*** Records for processing Section Begins ***

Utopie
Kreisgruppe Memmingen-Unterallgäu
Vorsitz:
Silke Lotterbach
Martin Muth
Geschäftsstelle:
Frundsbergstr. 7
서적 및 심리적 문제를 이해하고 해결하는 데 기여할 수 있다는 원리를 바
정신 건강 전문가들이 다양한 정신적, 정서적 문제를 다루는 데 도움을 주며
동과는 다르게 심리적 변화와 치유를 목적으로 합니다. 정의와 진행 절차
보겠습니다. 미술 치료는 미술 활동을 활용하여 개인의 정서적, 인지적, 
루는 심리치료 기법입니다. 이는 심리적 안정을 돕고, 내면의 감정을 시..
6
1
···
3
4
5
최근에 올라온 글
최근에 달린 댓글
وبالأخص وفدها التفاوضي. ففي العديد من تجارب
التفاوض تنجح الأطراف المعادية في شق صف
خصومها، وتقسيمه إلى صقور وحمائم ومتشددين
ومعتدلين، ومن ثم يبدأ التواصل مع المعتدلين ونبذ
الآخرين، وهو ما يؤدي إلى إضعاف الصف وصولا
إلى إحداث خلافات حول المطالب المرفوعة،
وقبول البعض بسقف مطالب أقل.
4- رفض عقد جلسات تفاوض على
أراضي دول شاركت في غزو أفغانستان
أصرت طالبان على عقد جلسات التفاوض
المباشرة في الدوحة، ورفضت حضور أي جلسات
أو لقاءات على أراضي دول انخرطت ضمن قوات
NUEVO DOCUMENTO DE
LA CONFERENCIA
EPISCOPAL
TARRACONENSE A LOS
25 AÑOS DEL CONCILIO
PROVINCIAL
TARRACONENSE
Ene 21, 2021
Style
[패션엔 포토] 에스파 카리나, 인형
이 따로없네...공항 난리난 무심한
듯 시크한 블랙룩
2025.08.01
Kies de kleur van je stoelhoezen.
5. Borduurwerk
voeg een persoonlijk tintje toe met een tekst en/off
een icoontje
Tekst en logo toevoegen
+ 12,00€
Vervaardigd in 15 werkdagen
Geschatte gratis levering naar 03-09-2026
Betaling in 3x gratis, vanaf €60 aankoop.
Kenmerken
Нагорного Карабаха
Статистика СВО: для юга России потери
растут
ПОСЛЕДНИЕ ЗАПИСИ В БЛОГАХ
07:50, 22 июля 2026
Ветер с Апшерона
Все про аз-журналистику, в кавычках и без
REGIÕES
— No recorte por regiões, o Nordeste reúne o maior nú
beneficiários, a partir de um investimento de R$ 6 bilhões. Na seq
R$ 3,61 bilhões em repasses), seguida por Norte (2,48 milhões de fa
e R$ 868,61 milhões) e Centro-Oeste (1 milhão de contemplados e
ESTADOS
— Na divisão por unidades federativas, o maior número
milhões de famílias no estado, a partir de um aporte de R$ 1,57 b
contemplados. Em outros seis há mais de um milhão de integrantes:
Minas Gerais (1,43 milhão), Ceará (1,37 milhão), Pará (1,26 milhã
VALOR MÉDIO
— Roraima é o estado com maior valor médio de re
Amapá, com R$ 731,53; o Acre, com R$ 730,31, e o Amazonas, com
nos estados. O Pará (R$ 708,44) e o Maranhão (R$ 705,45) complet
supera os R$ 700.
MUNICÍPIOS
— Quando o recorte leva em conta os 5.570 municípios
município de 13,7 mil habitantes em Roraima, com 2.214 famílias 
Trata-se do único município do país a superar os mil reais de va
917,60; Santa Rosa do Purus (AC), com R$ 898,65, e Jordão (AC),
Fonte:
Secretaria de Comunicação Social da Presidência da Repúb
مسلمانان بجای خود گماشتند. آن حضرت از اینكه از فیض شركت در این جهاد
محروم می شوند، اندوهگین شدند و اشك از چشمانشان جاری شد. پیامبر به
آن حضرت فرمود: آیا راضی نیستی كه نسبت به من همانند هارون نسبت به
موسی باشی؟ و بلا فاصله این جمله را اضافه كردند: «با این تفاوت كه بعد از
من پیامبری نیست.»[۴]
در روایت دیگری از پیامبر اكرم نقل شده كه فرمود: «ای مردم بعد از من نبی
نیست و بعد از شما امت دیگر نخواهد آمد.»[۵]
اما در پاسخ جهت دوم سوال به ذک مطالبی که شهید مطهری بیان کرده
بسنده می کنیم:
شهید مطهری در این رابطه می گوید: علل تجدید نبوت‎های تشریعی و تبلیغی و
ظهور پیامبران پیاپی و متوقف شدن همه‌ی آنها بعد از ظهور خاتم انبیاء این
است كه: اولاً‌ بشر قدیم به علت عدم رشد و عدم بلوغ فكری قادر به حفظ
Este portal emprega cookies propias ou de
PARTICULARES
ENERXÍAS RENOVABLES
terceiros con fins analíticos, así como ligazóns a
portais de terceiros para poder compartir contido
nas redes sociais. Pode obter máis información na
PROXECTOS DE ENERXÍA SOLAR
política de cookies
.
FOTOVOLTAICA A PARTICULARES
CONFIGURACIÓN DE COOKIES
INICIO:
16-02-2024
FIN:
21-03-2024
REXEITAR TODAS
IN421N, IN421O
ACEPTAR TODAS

*** Records for processing Section Ends ***
*** Records for processing Section Begins ***

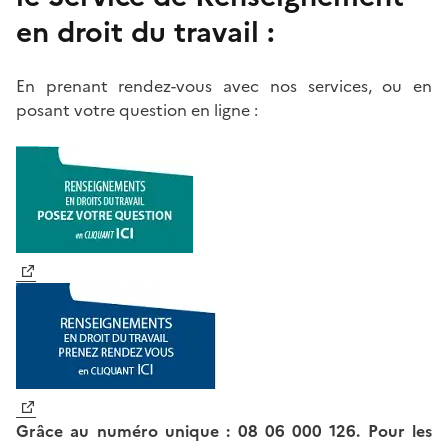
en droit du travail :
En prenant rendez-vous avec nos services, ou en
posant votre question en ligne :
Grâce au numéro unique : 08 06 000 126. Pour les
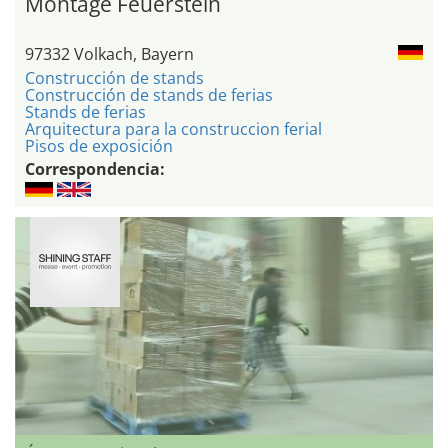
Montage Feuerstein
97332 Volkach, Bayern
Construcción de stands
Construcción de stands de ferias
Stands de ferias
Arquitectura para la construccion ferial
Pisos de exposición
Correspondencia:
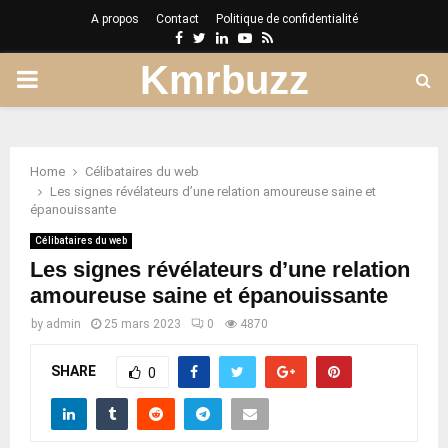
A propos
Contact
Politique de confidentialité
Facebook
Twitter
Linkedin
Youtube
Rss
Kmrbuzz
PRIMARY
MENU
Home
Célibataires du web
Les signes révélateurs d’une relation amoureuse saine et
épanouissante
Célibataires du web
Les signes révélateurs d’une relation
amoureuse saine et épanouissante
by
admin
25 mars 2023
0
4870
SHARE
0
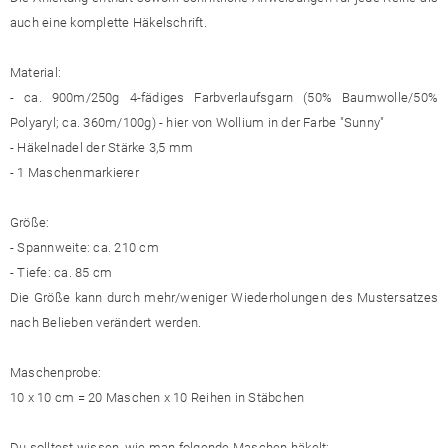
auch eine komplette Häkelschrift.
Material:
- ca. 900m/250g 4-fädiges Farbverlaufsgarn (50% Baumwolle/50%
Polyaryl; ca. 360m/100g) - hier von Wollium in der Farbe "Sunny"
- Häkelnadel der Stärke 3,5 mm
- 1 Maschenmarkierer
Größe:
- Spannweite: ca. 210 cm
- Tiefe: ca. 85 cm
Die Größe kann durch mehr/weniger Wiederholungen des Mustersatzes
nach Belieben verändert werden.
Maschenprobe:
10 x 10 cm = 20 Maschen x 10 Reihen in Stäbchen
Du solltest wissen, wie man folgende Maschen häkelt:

*** Records for processing Section Ends ***
*** Records for processing Section Begins ***

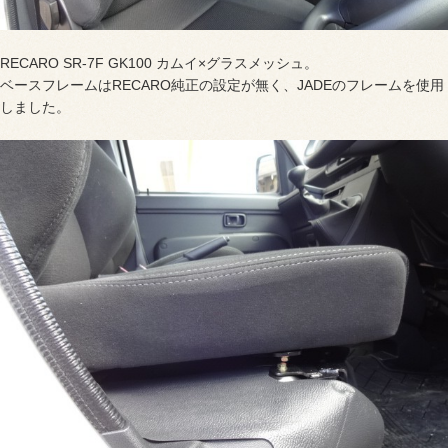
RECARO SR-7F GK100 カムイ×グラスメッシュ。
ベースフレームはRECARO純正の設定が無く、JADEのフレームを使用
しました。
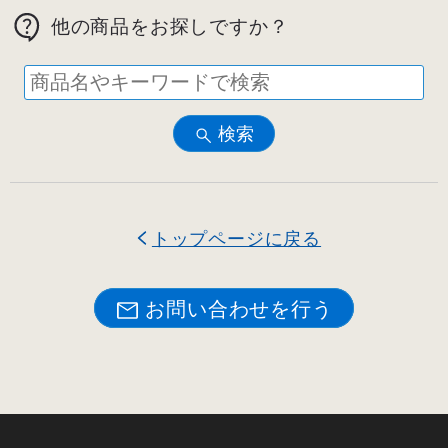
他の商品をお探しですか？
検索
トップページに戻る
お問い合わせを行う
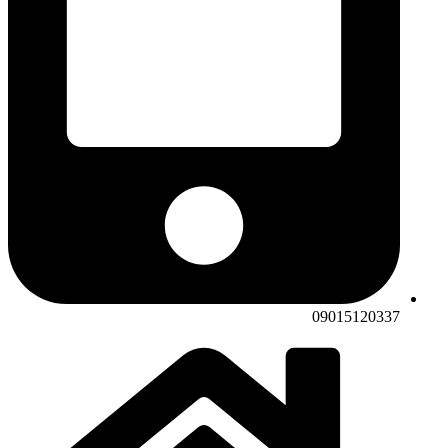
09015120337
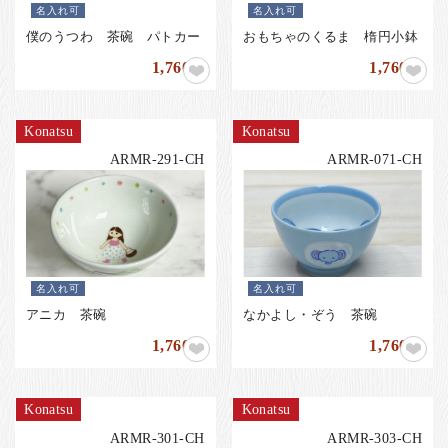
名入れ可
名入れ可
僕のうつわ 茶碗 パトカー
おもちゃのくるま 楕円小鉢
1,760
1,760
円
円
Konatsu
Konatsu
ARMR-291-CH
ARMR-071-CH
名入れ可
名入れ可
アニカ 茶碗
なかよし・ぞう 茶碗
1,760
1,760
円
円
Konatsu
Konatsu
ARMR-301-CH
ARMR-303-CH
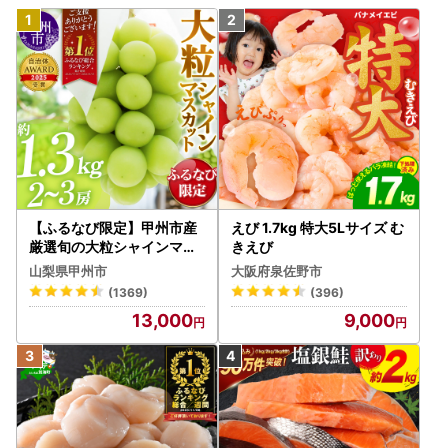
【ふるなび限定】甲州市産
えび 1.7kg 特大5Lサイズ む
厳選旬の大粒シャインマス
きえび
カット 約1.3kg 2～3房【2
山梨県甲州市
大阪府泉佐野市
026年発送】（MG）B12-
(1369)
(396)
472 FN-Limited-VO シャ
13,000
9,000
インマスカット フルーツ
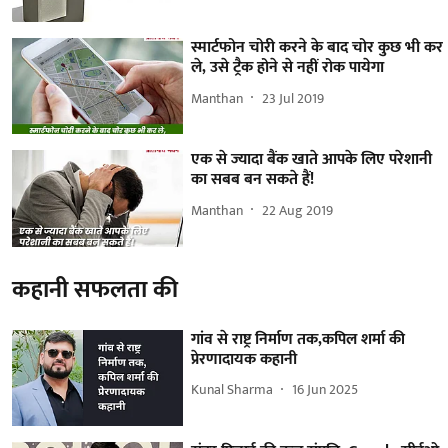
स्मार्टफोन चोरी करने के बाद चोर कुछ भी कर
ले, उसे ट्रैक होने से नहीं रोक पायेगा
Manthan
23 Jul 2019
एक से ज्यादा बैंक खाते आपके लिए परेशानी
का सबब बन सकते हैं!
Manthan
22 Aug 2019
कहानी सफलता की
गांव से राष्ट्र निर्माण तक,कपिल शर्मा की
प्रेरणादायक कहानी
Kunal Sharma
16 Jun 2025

*** Records for processing Section Ends ***

Activity:
Transcribe the entries from the line with "他の商品をお探しですか？" through the line with "ARMR-303-CH", including both of those lines. Leave out the pictures.

Your response:
他の商品をお探しですか？
検索
トップページに戻る
お問い合わせを行う
09015120337
名入れ可
名入れ可
僕のうつわ 茶碗 パトカー
おもちゃのくるま 楕円小鉢
1,760
1,760
円
円
Konatsu
Konatsu
ARMR-291-CH
ARMR-071-CH
名入れ可
名入れ可
アニカ 茶碗
なかよし・ぞう 茶碗
1,760
1,760
円
円
Konatsu
Konatsu
ARMR-301-CH
ARMR-303-CH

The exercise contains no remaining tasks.